In looking at this incident I think these acts and these crimes that remain are clearly independent of each other. And there are multiple acts with respect to those different crimes. . . .

[I]n looking at this overall crime one of our most sacred rights as citizens of the United States is the right to be secure in one's home. . . .

. . . I've had victims tell me on many different occasions that once your home is burglarized you're never safe. You never feel safe in your home. . . . [B]urglary in itself is a horrible crime because it forever deprives the victim of that security, which is one of the most basic and inalienable rights that we can have. The right to be secure in one's home.
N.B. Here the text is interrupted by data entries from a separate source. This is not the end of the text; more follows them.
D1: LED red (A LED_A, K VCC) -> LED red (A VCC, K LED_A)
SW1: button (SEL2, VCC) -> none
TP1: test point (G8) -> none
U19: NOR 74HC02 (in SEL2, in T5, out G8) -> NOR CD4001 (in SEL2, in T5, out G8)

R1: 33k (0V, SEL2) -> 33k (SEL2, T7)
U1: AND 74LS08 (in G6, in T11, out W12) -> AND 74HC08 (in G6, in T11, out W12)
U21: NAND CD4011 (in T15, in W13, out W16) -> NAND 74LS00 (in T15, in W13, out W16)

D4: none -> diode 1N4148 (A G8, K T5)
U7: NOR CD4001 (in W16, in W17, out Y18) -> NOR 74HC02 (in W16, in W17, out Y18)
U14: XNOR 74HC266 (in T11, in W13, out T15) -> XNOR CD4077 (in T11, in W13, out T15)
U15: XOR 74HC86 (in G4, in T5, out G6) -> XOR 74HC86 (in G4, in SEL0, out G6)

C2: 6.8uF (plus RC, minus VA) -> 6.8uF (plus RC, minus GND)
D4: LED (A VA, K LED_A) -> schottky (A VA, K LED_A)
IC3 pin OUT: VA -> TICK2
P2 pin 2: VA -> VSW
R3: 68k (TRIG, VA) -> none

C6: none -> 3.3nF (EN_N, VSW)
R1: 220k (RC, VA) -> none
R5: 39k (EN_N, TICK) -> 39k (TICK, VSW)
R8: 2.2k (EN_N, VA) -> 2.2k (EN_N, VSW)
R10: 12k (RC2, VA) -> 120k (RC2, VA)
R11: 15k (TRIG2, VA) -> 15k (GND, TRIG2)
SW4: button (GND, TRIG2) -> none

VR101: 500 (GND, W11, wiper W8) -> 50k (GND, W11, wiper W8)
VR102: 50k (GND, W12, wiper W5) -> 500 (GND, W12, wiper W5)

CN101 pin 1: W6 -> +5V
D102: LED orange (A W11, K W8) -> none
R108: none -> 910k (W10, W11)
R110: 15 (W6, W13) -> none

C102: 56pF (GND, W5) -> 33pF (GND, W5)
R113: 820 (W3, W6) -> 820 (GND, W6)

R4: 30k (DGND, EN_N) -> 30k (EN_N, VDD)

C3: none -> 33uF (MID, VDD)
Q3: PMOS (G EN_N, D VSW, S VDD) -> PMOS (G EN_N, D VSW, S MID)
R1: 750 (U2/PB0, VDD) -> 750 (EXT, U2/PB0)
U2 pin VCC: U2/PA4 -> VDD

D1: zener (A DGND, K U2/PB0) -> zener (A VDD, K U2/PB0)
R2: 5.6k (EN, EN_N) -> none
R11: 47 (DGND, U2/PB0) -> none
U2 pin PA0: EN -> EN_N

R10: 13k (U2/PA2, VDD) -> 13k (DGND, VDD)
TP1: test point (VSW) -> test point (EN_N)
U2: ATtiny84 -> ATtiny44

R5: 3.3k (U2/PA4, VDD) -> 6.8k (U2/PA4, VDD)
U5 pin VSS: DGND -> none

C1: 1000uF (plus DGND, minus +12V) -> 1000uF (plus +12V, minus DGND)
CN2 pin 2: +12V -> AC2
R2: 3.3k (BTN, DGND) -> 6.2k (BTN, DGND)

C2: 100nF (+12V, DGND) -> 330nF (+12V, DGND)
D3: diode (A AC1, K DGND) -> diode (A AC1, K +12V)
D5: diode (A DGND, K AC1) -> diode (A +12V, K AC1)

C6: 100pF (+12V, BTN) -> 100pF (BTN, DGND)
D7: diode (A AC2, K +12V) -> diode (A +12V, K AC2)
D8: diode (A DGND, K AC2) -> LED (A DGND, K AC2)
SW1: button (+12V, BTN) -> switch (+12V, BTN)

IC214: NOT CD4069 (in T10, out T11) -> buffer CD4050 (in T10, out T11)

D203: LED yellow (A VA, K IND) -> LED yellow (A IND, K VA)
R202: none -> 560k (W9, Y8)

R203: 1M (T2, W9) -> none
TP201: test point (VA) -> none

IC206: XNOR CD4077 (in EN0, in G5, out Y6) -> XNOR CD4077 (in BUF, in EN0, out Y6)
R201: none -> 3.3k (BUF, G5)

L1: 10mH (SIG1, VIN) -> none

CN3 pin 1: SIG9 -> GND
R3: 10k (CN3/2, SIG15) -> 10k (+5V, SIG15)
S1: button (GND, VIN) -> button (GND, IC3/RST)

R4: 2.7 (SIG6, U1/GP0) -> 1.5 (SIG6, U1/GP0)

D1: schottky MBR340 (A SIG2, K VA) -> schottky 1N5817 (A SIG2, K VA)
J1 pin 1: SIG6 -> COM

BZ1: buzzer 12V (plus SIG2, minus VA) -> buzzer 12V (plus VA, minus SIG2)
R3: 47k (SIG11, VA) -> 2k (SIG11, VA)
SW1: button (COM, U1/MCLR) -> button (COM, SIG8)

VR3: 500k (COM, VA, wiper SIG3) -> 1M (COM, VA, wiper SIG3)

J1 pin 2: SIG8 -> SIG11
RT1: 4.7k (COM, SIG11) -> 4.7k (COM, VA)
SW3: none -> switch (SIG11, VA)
So I take that as a given in this case and I'm speaking to Ms. Rabb and to Mr. Crawford. And what I can't imagine is how much more horrific it must be to be present when that crime - when armed gunmen force their way . . .*fn1 duct tape and then they assault you and your loved ones in front of you. Four generations of the same family were victimized there and the harm inflicted upon them I think can't truly be calculated.

The court then found aggravating factors (1) (the nature and circumstances of the offense, including whether it was committed in an especially heinous, cruel, or depraved manner);

(2) (whether the victim of the harm was particularly vulnerable or incapable of resistance), citing Crawford's baby and his seventy-year-old grandmother; (3) (the risk that defendant will commit another offense); and (9) (the need for deterrence). The court found no mitigating factors, but did take into account defendant's youth when imposing sentence. As a consequence, he sentenced defendant on his conviction for first-degree kidnapping of Crawford and Brantley at the bottom of the sentencing range to fifteen years and imposed a consecutive sentence of five years on defendant's conviction for the second-degree kidnapping of Rabb, Kee and the baby. Similarly, the court imposed consecutive sentences at the bottom of the sentencing range on defendant's convictions for first-degree robbery of Crawford and Rabb.

We find nothing improper in those sentences. In reaching that conclusion, we concur with the court's reasoning that defendant's acts affected multiple victims and that the kidnapping by means of confinement for a period of three hours was, effectively, a crime separate from that of first-degree robbery. Because defendant's sentences were set at the bottom of the sentencing range, the effect of NERA was, to an extent, minimized. Having found that the sentences conformed to Yarbough's precepts, those sentences are affirmed. See also State v. Bieniek, 200 N.J. 601, 607-08 (2010) (precluding appellate "second-guessing" when sentencing courts exercise discretion in accordance with the principles set forth in the Code of Criminal Justice); State v. Marinez, 370 N.J. Super. 49, 59 (App. Div.), certif. denied, 182 N.J. 142 (2004) (recognizing NERA's real-time consequences).

Defendant's convictions and sentences are affirmed.